A key factor influencing the stock's trajectory is the company's announced intention to spin off its Cloud and Power Infrastructure segment into a new independent public company. This strategic move is expected to unlock value by allowing both entities to focus on their core strengths and pursue distinct growth opportunities. The spin-off has been a significant driver for the stock's appreciation since its announcement, with some analysts highlighting the potential for the separated CPI unit to achieve a higher valuation multiple due to its faster growth and better margins.
Analyst sentiment has been mixed but generally positive, with several firms raising their price targets and maintaining "Buy" ratings, citing the successful spin-off plans and the company's focus on margin expansion. For instance, BofA Securities notably increased its price target for Flex. However, some new analyst coverage, such as a "Hold" rating initiated by Freedom Capital Markets, has introduced a note of caution regarding the stock's current valuation, suggesting it appears overvalued relative to its intrinsic value and trades at a high price-to-earnings ratio. This divergence in analyst opinion, coupled with recent strong gains, may contribute to the observed intraday volatility.

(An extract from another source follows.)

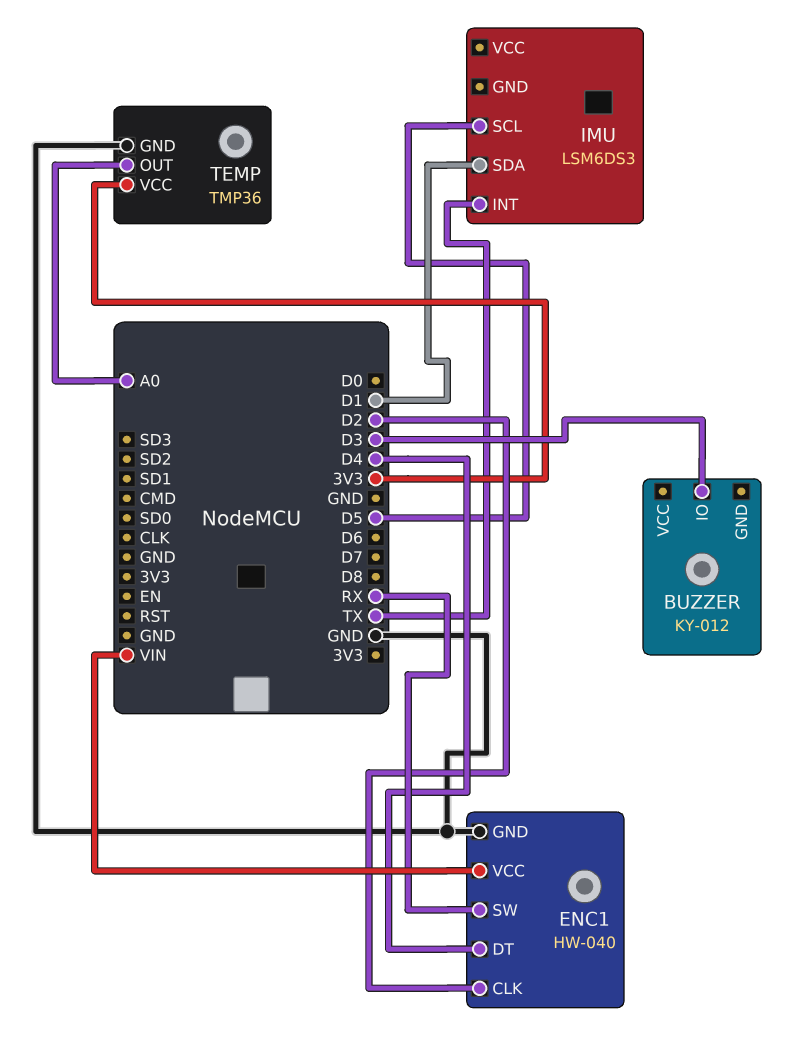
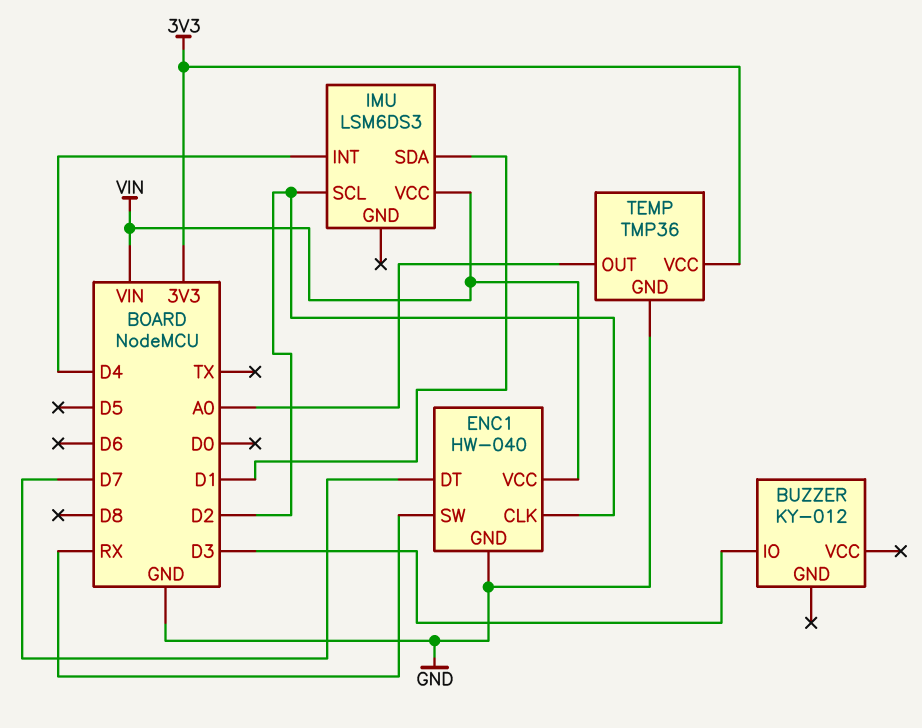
ENC1 pin DT: D4 -> D7
IMU pin INT: TX -> D4
IMU pin SCL: D5 -> D2
IMU pin VCC: none -> VIN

Institutional investor activity has also shown varied movements, with some firms like Legal & General Group Plc reducing their holdings in the fourth quarter of 2025, while others such as Vanguard Group Inc., State Street Corp, and Qube Research & Technologies Ltd substantially increased their stakes during the same period. Additionally, insider selling by both the CEO and COO occurred in May, although these transactions were conducted under pre-arranged trading plans, which is a common practice for executive compensation and tax obligations. Technical analysis also indicates strong sentiment supporting an overweight bias, with a breakout underway and potential for further upside, given a lack of immediate resistance levels.
Technical Analysis of Flex Ltd (FLEX)
Technically, Flex Ltd (FLEX) shows a MACD (12,26,9) value of [13.90], indicating a neutral signal. The RSI at 71.87 suggests buy condition and the Williams %R at -10.98 suggests oversold condition. Please monitor closely.
Fundamental Analysis of Flex Ltd (FLEX)
Flex Ltd (FLEX) is in the Technology Equipment industry. Its latest annual revenue is $27.91B, ranking 2 in the industry. The net profit is $880.00M, ranking 5 in the industry. Company Profile
Over the past month, multiple analysts have rated the company as Buy, with an average price target of $150.34, a high of $180.00, and a low of $72.44.
More details about Flex Ltd (FLEX)
Company Specific Risks:
- InvestingPro analysis indicates the stock appears overvalued relative to its fair value, trading at a high P/E ratio of 62.15, with some analyst estimates suggesting the stock could be worth significantly less than its current price.
- Recent insider transactions include the CEO selling 83,500 shares on May 22, 2026, and a director selling 2,000 shares on the same date, which could be interpreted as a lack of confidence or profit-taking by key executives.
- Execution risk exists surrounding the planned spin-off of the Cloud and Power Infrastructure unit, as any delays or operational stumbles in this segment, which investors view as core to future growth, could negatively impact the stock.
- The company faces customer concentration risk within its AI data center business, with significant reliance on hyperscalers, which could lead to vulnerability if these relationships change or if vertical integration by hyperscalers increases.
This article may include AI-generated content that is human-reviewed, which is for reference and general information purposes only and does not constitute investment advice.